Politisches Gespräch

Fraktion Die Linke: Bundesteilhabegesetz lässt Bürokratie wuchern

Die Sprecherin für Sozial- und Gesundheitspolitik der Fraktion Die Linke im hessischen Landtag Christiane Böhm zeigte sich erschüttert über die Folgen des Bundesteilhabegesetzes (BTHG) für die tägliche Arbeit von Berufsbetreuer*innen.
15.05.2020
  • Christiane Böhm

    Christiane Böhm (c)Sonja Thomas

     

Wiesbaden, den 15. Mai 2020 – Überbordende Bürokratie sorge dafür, dass sich die Aufwände erheblich gesteigert haben, berichteten Vertreter der Landesgruppe Hessen des Bundesverbands der Berufsbetreuer/innen (BdB). Dazu sagte die Politikerin: „Dass es Mehrarbeit für die Betreuer gibt, war mir schon klar. Aber ich bin sehr erstaunt darüber, wieviel Mehrarbeit es tatsächlich geworden ist. Aus meiner früheren Tätigkeit als Berufsbetreuerin weiß ich gut, dass die Bürokratie sehr belastend ist. Es kann aber nicht im Interesse der Teilhabe von Menschen mit Beeinträchtigungen sein, dass sie für Anträge zum BTHG nun häufiger eine Betreuung benötigen." 

Die Politikerin hatte Eberhard Marten, Monika Leeker und Manuel Rudolph vom BdB-Landesvorstand zu einem Gespräch geladen und um deren Einschätzung zum BTHG, zur Corona Krise und zum Psychisch-Kranken-Hilfe-Gesetz (PsychKHG) gebeten.

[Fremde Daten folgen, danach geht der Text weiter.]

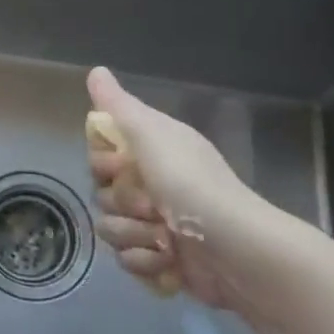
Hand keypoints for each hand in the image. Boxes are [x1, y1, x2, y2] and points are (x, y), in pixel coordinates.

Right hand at [86, 67, 327, 323]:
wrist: (238, 251)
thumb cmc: (192, 186)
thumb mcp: (152, 135)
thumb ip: (119, 105)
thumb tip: (95, 70)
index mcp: (152, 150)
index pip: (101, 152)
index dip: (103, 161)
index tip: (118, 165)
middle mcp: (153, 183)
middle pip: (102, 192)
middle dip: (122, 203)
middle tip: (151, 205)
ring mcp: (157, 223)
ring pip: (110, 227)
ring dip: (134, 235)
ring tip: (164, 239)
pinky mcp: (161, 259)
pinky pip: (127, 260)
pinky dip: (146, 263)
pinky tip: (168, 262)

Das Gespräch fand in Form einer Videokonferenz statt.

Landessprecher Eberhard Marten stellte fest: „In meinem Betreuungsbüro ist durch BTHG eine Mehrarbeit von etwa 30 Prozent entstanden, vorwiegend durch umfangreiche Neuanträge bei Sozialämtern, Rentenversicherung, Familienversicherung und Wohngeld. Ärgerlich sind die seitenlangen Formulare und die Besorgung und Weiterleitung von Nachweisen und Informationen (z.B. Lohnabrechnungen aus Werkstätten für behinderte Menschen), obwohl der Landeswohlfahrtsverband Datenübertragung in Aussicht gestellt hatte. Jede Stadt und jeder Landkreis verwenden andere Formulare. Bei manchen Ämtern hat die Bearbeitung bis zum Bescheid bis März 2020 gedauert. Bei manchen sind schon wieder die Weiterbewilligungsanträge fällig. So hat beispielsweise die neue Regelung zum Mittagessen in Behindertenwerkstätten bei allen, auch bei den Ämtern, für Kopfschütteln gesorgt. Im Moment sehe ich durch Einführung des Bundesteilhabegesetzes keinen Gewinn für die Betreuten.“

Ein weiteres wichtiges Thema des Gesprächs war die aktuelle Arbeitssituation unter dem Einfluss von Corona und den Kontakt-, Abstands- und Hygieneregeln. Die Vertreter des BdB gaben zu bedenken, dass einige Anbieter für Ambulant Betreutes Wohnen aus Sicherheitsgründen derzeit keinen persönlichen Kontakt mehr aufrechterhalten.

Eberhard Marten, Monika Leeker und Manuel Rudolph: Wie so oft müssen wir Betreuer/innen diese Versäumnisse auffangen und den persönlichen Kontakt selbst aufrechterhalten. Psychisch kranke Menschen, die häufig einsam und zurückgezogen leben, sind auf diese wenigen persönlichen Kontakte angewiesen. Ohne das Ambulant Betreute Wohnen sind Krisen programmiert. Erschwerend kommt hinzu, dass auch Tagesstätten und Behindertenwerkstätten Betretungsverbote ausgesprochen haben.“

Christiane Böhm, die auf 15 Jahre Tätigkeit als Betreuerin zurückblickt, sagte zu, eine kleine Anfrage zur Betreuungsreform und einen Berichtsantrag zur Umsetzung des BTHG in den Sozial- und Integrationspolitischen Ausschuss (SIA) einzubringen.

Die Runde war sich einig, dass ein regelmäßiger Austausch wichtig und nötig ist. Insbesondere im Blick auf den Reformprozess im Betreuungsrecht will man im Gespräch bleiben. Beide Seiten wollen die Haltung der hessischen Landesregierung kritisch beobachten. Ein nächstes Treffen soll im kommenden Jahr folgen.